Les syndicats, partenaires incontournables du redressement
Impossible de comprendre la politique RH d’Air France sans mesurer le poids des organisations syndicales. La compagnie est historiquement l’une des plus syndiquées de France, avec une pluralité de syndicats représentant des intérêts parfois divergents selon les catégories de personnel. Pilotes, hôtesses, stewards, agents au sol : chaque groupe négocie ses propres conditions.
Les années 2020-2022 ont été marquées par des tensions sociales récurrentes. Les syndicats ont contesté certains aspects des plans de restructuration, notamment les modalités des départs et les révisions de grilles salariales. Des grèves ont éclaté ponctuellement, fragilisant une reprise déjà incertaine. La direction générale et la DRH ont dû trouver des équilibres acceptables pour éviter que le conflit social ne vienne aggraver une situation financière déjà critique.
La signature d’accords de performance collective a permis d’avancer sur plusieurs points sensibles. Ces accords, encadrés par la loi française, autorisent des dérogations temporaires aux conditions habituelles d’emploi en échange de garanties sur les emplois.

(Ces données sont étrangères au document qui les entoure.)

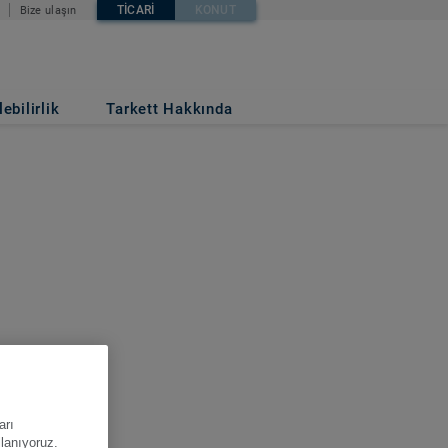
TICARI
KONUT
Bize ulaşın
ebilirlik
Tarkett Hakkında
arı
llanıyoruz.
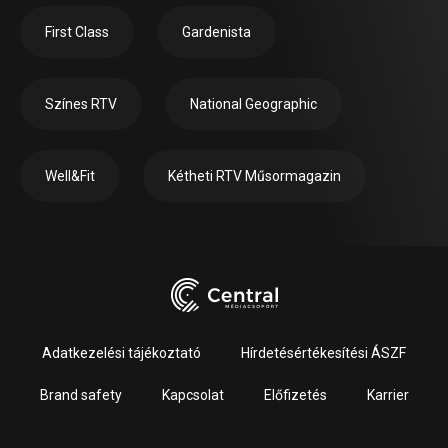
First Class
Gardenista
Színes RTV
National Geographic
Well&Fit
Kétheti RTV Műsormagazin
Adatkezelési tájékoztató
Hírdetésértékesítési ÁSZF
Brand safety
Kapcsolat
Előfizetés
Karrier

Pour la DRH, ce type d’outil juridique représente une ressource précieuse pour concilier flexibilité économique et protection sociale.
Le rapport avec les syndicats a aussi évolué sur le fond. La crise a forcé une forme de pragmatisme des deux côtés. Les représentants du personnel ont compris que l’entreprise ne pouvait pas absorber indéfiniment des coûts fixes sans mettre en péril sa survie. La direction a reconnu que le maintien d’un dialogue social structuré évitait des conflits bien plus coûteux à court terme.
Vers une politique sociale adaptée aux défis de la décennie
Air France ne sort pas inchangée de cette période. La transformation numérique des métiers RH s’est accélérée : digitalisation des processus de recrutement, outils d’analyse prédictive des besoins en compétences, plateformes de formation en ligne. Ces évolutions modifient la façon dont la DRH pilote ses activités au quotidien.
La transition écologique impose une nouvelle couche de complexité. Air France s’est engagée dans une trajectoire de réduction de son empreinte carbone, ce qui implique des évolutions technologiques majeures — nouveaux types d’appareils, carburants alternatifs — et donc des besoins en formation inédits pour les personnels techniques. La DRH doit anticiper ces mutations sans attendre que les changements technologiques soient déjà déployés.
La diversité et l’inclusion constituent un autre chantier. Les engagements publics pris par Air France en matière de parité et de représentation des minorités dans les postes à responsabilité nécessitent des politiques RH concrètes : révision des processus de recrutement, formation des managers, indicateurs de suivi. Ces objectifs ne se décrètent pas ; ils se construisent dans la durée à travers des pratiques cohérentes.
La vraie question qui se pose à la direction des ressources humaines est celle de la résilience organisationnelle. La crise de 2020 a démontré qu’une compagnie aérienne peut perdre 50 % de son activité du jour au lendemain. Construire une organisation capable d’absorber des chocs de cette ampleur sans se désintégrer socialement — voilà l’objectif qui dépasse tous les plans de restructuration ponctuels et qui définit l’agenda RH pour les années à venir.